What makes an ad look old?

I was leafing through Penthouse while getting my hair cut and...

Wait. It's not what you think. It was the April 1974 issue of Penthouse, part of a big moldy stack my trendy barbershop found and keeps on hand. As a sociological artifact it was fascinating, on a lot of counts, most of which are not appropriate to discuss in a family blog.

Being the focused adman I am, I skipped right by Miss April, the Penthouse Forum and other appeals to my baser instincts, and focused on the ads. They seemed older--far older--than their 35 years, and I tried to figure out why.
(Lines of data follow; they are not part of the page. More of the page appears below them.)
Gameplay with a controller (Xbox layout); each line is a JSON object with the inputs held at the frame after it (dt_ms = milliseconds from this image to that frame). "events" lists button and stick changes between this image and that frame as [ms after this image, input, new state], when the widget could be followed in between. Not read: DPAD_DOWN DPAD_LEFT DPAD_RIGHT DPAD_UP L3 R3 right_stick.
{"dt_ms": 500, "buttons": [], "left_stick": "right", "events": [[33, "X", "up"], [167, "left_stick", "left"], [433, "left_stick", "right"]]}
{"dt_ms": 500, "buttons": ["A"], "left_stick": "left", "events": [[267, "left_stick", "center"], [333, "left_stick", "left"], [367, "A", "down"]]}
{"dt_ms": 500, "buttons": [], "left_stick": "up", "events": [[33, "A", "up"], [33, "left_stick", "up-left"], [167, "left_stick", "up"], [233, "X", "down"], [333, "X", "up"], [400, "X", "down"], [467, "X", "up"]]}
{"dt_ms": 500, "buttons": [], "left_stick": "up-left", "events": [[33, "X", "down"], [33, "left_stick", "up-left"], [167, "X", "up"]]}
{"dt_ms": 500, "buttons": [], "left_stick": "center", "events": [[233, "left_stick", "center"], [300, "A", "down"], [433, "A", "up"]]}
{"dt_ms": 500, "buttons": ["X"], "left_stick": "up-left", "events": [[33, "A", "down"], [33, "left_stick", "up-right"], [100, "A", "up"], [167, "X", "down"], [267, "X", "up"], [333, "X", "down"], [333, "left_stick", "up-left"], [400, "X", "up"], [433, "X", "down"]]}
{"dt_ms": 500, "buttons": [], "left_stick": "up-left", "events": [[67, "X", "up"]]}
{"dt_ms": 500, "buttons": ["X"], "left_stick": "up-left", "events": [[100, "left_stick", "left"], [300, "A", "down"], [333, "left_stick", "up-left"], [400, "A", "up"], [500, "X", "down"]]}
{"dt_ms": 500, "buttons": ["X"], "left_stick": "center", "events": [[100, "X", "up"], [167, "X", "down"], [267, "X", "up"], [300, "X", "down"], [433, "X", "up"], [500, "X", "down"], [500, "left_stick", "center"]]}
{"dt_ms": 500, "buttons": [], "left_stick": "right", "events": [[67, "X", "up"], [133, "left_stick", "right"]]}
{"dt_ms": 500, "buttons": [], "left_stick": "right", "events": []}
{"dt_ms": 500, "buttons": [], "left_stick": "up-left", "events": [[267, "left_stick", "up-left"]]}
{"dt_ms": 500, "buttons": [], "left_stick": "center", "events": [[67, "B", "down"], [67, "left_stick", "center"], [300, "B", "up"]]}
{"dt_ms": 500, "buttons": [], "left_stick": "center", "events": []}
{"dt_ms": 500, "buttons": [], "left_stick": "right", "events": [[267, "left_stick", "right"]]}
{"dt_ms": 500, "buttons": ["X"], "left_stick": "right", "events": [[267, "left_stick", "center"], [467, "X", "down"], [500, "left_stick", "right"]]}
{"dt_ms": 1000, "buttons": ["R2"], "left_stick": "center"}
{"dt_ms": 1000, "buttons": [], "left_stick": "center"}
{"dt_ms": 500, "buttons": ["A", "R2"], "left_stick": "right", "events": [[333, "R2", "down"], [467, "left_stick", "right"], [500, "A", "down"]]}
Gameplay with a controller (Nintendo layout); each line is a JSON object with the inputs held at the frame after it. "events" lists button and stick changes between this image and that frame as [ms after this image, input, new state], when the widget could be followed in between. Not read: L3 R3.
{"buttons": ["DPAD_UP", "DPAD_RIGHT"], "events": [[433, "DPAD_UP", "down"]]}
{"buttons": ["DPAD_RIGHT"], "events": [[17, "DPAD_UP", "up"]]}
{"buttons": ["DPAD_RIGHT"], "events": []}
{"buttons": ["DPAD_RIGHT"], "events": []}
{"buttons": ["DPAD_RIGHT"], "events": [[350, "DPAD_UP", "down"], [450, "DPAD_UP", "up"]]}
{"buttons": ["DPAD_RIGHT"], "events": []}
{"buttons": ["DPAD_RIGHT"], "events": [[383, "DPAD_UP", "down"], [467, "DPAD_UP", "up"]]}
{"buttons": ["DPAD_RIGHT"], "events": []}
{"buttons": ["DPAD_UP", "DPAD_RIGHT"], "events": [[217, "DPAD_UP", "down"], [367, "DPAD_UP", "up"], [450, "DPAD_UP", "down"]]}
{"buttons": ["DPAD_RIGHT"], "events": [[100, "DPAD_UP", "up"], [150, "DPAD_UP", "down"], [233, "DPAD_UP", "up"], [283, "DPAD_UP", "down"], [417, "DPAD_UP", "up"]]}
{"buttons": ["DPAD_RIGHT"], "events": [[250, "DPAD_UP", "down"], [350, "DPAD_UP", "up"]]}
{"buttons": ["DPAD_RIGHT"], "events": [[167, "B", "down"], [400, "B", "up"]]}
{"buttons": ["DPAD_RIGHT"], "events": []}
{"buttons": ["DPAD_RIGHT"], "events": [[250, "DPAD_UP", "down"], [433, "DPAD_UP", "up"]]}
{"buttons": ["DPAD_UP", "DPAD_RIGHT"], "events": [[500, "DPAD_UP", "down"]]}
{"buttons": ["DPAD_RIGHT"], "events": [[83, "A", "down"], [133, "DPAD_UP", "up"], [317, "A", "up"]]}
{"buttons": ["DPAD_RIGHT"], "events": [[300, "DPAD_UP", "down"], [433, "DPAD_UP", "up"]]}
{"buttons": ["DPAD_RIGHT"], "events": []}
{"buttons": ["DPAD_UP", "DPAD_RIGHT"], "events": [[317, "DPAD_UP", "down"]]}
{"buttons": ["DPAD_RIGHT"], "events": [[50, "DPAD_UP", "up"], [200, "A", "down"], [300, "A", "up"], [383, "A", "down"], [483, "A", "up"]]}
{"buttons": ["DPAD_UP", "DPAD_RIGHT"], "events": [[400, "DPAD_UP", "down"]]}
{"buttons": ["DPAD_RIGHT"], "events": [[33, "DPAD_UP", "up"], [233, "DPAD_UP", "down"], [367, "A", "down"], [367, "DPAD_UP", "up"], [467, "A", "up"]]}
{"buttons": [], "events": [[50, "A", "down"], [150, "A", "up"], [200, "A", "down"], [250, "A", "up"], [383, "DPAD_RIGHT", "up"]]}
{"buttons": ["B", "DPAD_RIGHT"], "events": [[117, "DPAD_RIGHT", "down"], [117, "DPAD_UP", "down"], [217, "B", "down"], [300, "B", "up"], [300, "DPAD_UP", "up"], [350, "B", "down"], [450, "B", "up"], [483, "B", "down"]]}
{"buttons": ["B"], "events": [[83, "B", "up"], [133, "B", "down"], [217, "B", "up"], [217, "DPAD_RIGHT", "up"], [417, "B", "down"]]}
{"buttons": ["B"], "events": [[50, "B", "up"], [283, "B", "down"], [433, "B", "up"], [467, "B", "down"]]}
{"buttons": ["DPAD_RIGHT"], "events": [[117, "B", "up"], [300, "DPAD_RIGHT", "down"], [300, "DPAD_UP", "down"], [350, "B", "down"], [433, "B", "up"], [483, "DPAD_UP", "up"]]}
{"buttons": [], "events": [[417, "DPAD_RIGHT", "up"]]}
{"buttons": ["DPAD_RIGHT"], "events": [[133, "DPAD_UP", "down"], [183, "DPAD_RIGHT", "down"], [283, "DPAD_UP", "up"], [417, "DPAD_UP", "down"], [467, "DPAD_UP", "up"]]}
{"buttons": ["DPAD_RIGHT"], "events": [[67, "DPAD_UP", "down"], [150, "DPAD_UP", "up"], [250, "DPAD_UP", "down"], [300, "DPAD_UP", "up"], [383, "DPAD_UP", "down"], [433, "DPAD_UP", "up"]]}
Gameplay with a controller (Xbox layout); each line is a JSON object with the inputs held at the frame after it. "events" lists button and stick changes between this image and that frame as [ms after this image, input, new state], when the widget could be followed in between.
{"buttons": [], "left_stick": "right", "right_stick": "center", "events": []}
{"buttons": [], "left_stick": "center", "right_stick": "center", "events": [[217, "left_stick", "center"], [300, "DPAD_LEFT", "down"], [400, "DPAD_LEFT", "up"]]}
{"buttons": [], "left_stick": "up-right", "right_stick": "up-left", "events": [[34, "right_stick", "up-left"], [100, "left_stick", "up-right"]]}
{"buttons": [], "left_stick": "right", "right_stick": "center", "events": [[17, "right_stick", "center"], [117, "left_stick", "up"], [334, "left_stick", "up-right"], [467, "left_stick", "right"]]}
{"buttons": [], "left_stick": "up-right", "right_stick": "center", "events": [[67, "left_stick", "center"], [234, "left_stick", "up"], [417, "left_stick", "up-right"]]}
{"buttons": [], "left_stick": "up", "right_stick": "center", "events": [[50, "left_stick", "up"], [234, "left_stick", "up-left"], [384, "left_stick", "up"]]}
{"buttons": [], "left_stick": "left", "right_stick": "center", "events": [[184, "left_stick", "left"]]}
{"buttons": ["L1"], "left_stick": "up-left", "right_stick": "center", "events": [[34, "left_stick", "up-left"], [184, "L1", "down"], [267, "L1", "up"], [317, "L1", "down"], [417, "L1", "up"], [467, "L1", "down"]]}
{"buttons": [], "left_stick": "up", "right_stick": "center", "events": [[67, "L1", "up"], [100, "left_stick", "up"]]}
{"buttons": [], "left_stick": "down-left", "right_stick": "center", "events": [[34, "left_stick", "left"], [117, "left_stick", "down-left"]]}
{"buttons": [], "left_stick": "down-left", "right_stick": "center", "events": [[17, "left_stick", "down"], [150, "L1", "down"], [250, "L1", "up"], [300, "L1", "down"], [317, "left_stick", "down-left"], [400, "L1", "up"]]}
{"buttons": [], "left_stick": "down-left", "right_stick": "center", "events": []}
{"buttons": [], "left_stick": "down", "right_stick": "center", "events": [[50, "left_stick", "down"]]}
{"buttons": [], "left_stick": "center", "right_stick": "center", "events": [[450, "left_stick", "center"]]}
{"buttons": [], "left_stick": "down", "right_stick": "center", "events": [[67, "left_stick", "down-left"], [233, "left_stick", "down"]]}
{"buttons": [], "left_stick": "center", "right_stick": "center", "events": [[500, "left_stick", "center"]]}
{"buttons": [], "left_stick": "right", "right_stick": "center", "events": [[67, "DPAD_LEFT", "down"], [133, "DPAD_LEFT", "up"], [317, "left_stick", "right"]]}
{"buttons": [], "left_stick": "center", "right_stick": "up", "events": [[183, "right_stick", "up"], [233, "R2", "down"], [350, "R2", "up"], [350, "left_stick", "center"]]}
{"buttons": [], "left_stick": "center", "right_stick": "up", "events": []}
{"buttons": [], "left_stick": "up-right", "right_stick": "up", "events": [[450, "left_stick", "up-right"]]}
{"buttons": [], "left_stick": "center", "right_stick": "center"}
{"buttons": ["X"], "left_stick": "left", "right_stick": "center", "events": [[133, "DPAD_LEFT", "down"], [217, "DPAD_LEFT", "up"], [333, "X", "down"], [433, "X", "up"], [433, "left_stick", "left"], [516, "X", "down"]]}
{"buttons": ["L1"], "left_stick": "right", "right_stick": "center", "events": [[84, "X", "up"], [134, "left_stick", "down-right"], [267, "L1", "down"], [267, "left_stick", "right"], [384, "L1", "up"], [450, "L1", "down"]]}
One obvious reason is that most of them were for cigarettes, but cigarette advertising wasn't banned until relatively recently, so that wasn't it.

There was the grainy, dirty quality of the photo reproduction--but now that look is slavishly recreated for its retro appeal. Ditto the haircuts and outfits (and 'staches on the guys).

ThenI realized what it was that dated those ads as surely as carbon dates rock: the typography.

Windsor. Remember Windsor? Sam Scali used it for Perdue then everybody got on board.
And Avant Garde. Lots of Avant Garde Extra Bold. Which now looks very not avant garde. And everything tracked super-tight so all the letters touched and the kerned characters got so intertwined they were almost x-rated.

I stared at that type and got a whiff of antiquity. Which is ironic because a few weeks before, I had been in Rome and while walking through the Coliseum, I had admired all the, um, Roman type chiseled into the ancient stone and thought, 2000 years later, that it looked remarkably fresh.